── EXCERPT TO READ ──
Pick histories, and all the discussion you might want!

Last year's No. 13 overall selection Garrett Whitley
Last year's No. 13 overall selection Garrett Whitley
Brian Blanco/Getty Images

The 2016 MLB Draft kicks off Thursday. Here is a schedule of events for the week:

Day 1 (June 9)

Preview show: 6 PM (MLB Network)
Rounds 1-2: 7 PM (MLB Network and MLB.com)

Day 2 (June 10)

Preview show: 12:30 PM (MLB.com)
Rounds 3-10: 1 PM (MLB.com)

Day 3 (June 11)

Rounds 11-40: 12 PM (MLB.com)

Thursday's broadcast will cover the first 77 picks, which encompass the first round, the compensation round, the first competitive-balance round, the second round, and the second competitive-balance round.

Thursday's broadcast will also feature Andy Sonnanstine announcing the Rays' second two picks.

The Rays hold picks No. 13, 53 and 77 Thursday. On Friday, they will pick 90th overall, 120th and then every 30 picks after that for the rest of time.

Players

The DRaysBay staff brought you several pieces to prepare the community for some of the players available:

Up-the-middle position players
Corner position bats
Pitchers with stuff
Pitchers with control

John Town took a stab at projecting the first 34 picks, and you can find a round up of the main stream mock draft here.

Important thing to know

The Rays can spend up to $7,643,100 on their picks. The league arrives at this number by adding up the valuations of a team's picks in the first 10 rounds.
───
■ WHAT TO DO ■
• A. Rewrite the paragraph of the draft text beginning "Thursday's broadcast will cover the first 77 picks" as a short bulleted list.
• B. Answer these questions from the draft text, one per line and marked the same way:
(i) What time do Rounds 3-10 begin on Day 2?
(ii) Who will announce the Rays' second two picks on Thursday's broadcast?
(iii) How much can the Rays spend on their picks?
• C. Please copy the draft text word for word from "Thursday's broadcast will cover" to "rest of time.".
The material has nothing to do with any of this.
── GIVEN DATA ──
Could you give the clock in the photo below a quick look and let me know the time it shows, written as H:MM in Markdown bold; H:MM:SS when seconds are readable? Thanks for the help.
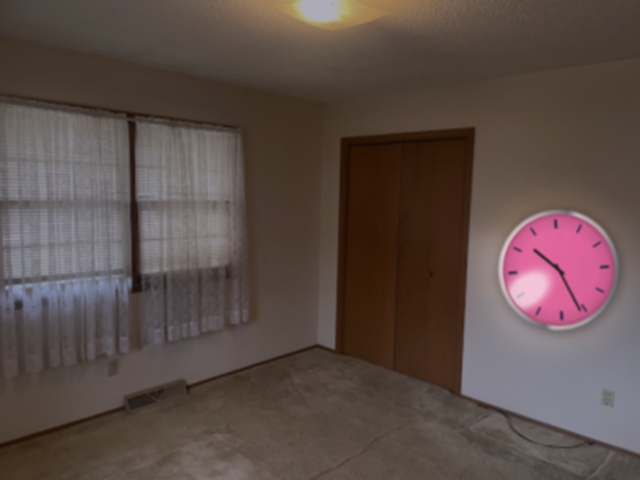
**10:26**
───
■ REPLIES ■
• A.
Thursday's broadcast covers the first 77 picks:
- First round
- Compensation round
- First competitive-balance round
- Second round
- Second competitive-balance round

• B.
(i) 1 PM (MLB.com)
(ii) Andy Sonnanstine
(iii) Up to $7,643,100

• C.
Thursday's broadcast will cover the first 77 picks, which encompass the first round, the compensation round, the first competitive-balance round, the second round, and the second competitive-balance round.

Thursday's broadcast will also feature Andy Sonnanstine announcing the Rays' second two picks.

The Rays hold picks No. 13, 53 and 77 Thursday. On Friday, they will pick 90th overall, 120th and then every 30 picks after that for the rest of time.